OH’s 10 money saving tips for poor people who don’t realise they are poor yet (but fucking will, soon enough)



1.Stop spending money
2.Cook and eat food yourself
3.Don’t go to Menorca with Nanna on shit holidays you cannot afford
4.Stop trying to keep up with the fucking Joneses who are just as fucking skint as you
5.Get the bus
6.Life is short. Do stuff that doesn’t cost money. A walk with the kids for example
7.Put a jumper on
8.Get a bike
9.Stop pretending to be rich. There is no shame in poor but honest. Even if you lost everything, you still have more than most of the planet. Which is why half the bastard planet is trying to get here in the back of lorries.
10.Tanning/nail studios are the work of the devil. Stay away from them
Go and look at some really poor people (the Scottish or Welsh is a good place to start) and you may just understand that it doesn’t matter what other people think. Including me. You've been sold fools gold and it ain't the end of the world. Anyway, serves you right for voting Labour, you tossers

Kerry said...

For a libertarian you're quite keen on telling people how to live their lives, aren't you?

Michael said...

OH can tell me how to live my life, I can reply with "Get tae f**k" if I want, it's up to me to decide, he cannot force his views on me.

You and the 645 on the other hand...

Old Holborn said...

Kerry, why should children in Africa starve to death whilst ours grow obese on welfare benefits?

Possible answers

1. Ours should starve to death as well.
2. We should send enough money to Africa so they have obese children as well.
3. People should take responsibility for their own lives. If you cannot feed your children, stop sitting under a tree all day, waving an AK47 at your four wives. If your children are fat, stop sitting on the sofa all day with your mouth open like a cuckoo waiting for the next benefit cheque to spend at KFC.
4. Do shut up OH. Nobody is listening to your inane rants

Choose 1

Kerry said...

4!

Anonymous said...

I'll have a number 4 please.

Old Holborn said...

Except they are listening Kerry.

At least I gave you the option, eh?

Now, about that Lisbon Treaty that was promised in the ZNL manifesto.....

John Pickworth said...

Kieron said...

The number you quoted is meaningless. Can you put it in a comparable form?

Its HUGE!

If a Trillion Pounds were the GDP of a country, it would qualify as the 13th richest nation (just behind India).
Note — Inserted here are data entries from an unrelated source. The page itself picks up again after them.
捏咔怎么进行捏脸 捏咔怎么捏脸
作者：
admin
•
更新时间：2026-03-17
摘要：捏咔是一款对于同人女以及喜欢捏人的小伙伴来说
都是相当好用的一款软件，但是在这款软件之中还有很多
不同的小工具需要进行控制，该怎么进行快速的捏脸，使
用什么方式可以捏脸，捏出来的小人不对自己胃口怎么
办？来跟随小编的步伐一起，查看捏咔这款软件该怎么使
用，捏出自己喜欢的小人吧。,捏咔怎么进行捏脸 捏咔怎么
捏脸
Its almost 12,000 times the number of £1 coins currently in circulation.

If there were enough £1 coins available; you'd need a colossal 10 million tonnes of them. Which is the approximate weight of 32 of the World's largest Supertankers.

Or you might attempt 385,000 Great Train Robberies? Although Acapulco might get a little crowded afterwards.

How about if on the day that Queen Victoria died you dragged £25 million Pounds in used notes off into the woods and burnt them; and then repeated the exercise EVERY day since? You'd still be two years short of destroying a Trillion Pounds.

Assuming the Government were able to pay back the Debt at a rate of £20 Billion a year, it wouldn't be repaid until the year 2060 (not including the huge interest payments meantime). Alternatively, you could close every school in the UK, sack all the teachers and maybe pay it back in less than 30 years.

Its 5 times the entire economy of Hong Kong.

Its 30 times the size of our Defence budget or approximately equal to the USA's massive defence spending.

If it were turned into £20 notes you'd need 2000 Securicor vans to move it.

In a generation or so £1trn won't be that much money.

You're right. Which is why the Government is going to have little choice but to let inflation rip... low inflation is the last thing you want when you have this kind of millstone around your neck. Unfortunately, it will also devalue everyone else's wealth too.

We really are in big trouble you know?